**Data extract:**

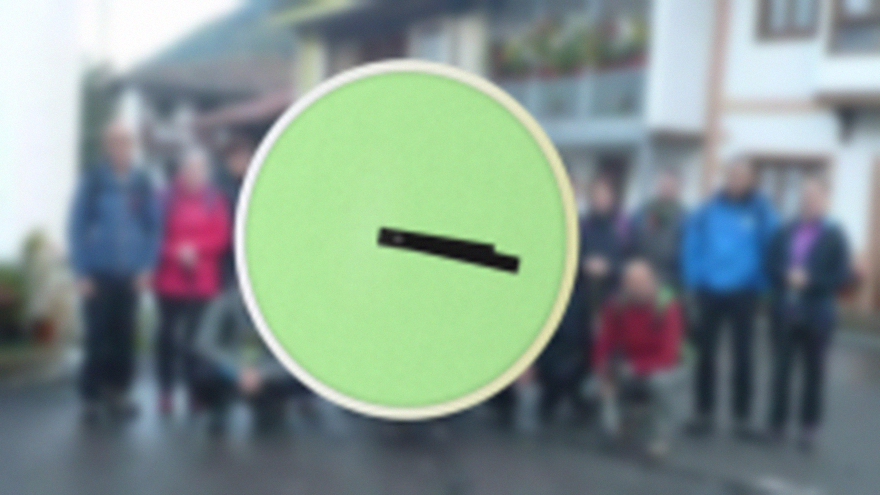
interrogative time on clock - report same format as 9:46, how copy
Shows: 3:17
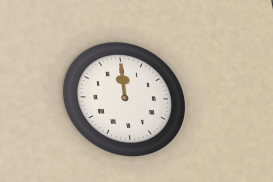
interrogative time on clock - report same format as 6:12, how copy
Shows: 12:00
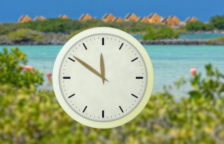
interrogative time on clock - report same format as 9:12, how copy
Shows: 11:51
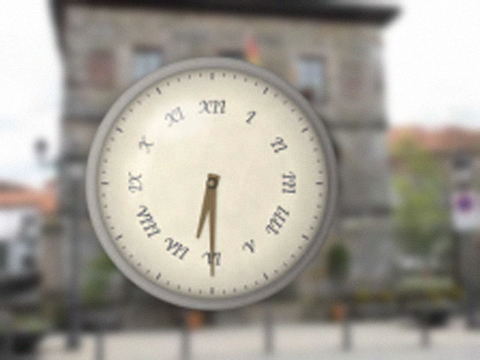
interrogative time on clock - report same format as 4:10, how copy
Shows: 6:30
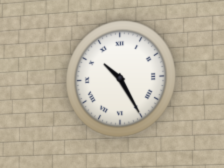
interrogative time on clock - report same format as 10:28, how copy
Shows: 10:25
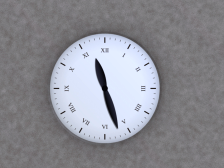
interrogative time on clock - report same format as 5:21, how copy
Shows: 11:27
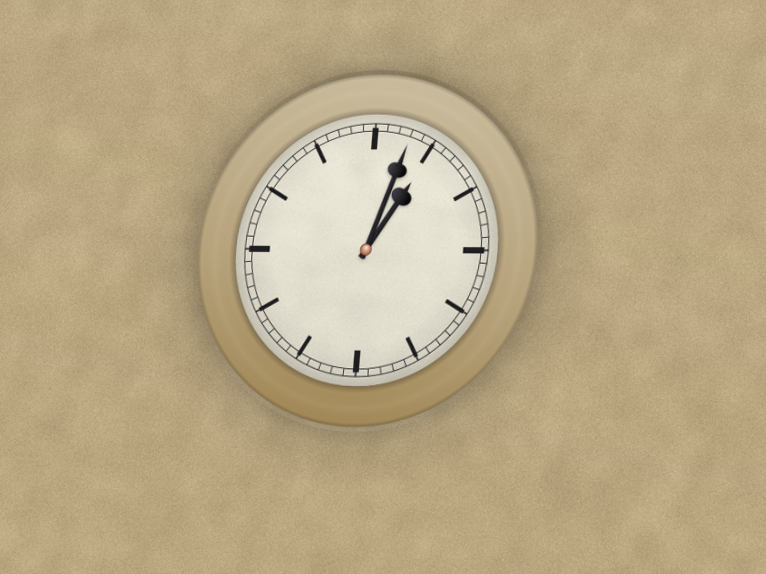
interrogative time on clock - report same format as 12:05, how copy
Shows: 1:03
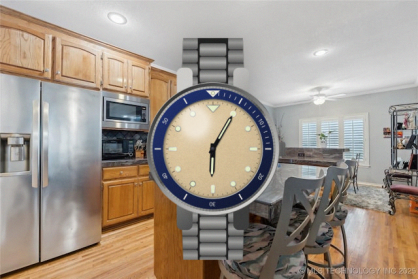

**What is expected:**
Can you copy out every line of the entries above word for word, leaving the pictures out?

**Answer to the problem:**
interrogative time on clock - report same format as 9:46, how copy
Shows: 3:17
interrogative time on clock - report same format as 6:12, how copy
Shows: 12:00
interrogative time on clock - report same format as 9:12, how copy
Shows: 11:51
interrogative time on clock - report same format as 4:10, how copy
Shows: 6:30
interrogative time on clock - report same format as 10:28, how copy
Shows: 10:25
interrogative time on clock - report same format as 5:21, how copy
Shows: 11:27
interrogative time on clock - report same format as 12:05, how copy
Shows: 1:03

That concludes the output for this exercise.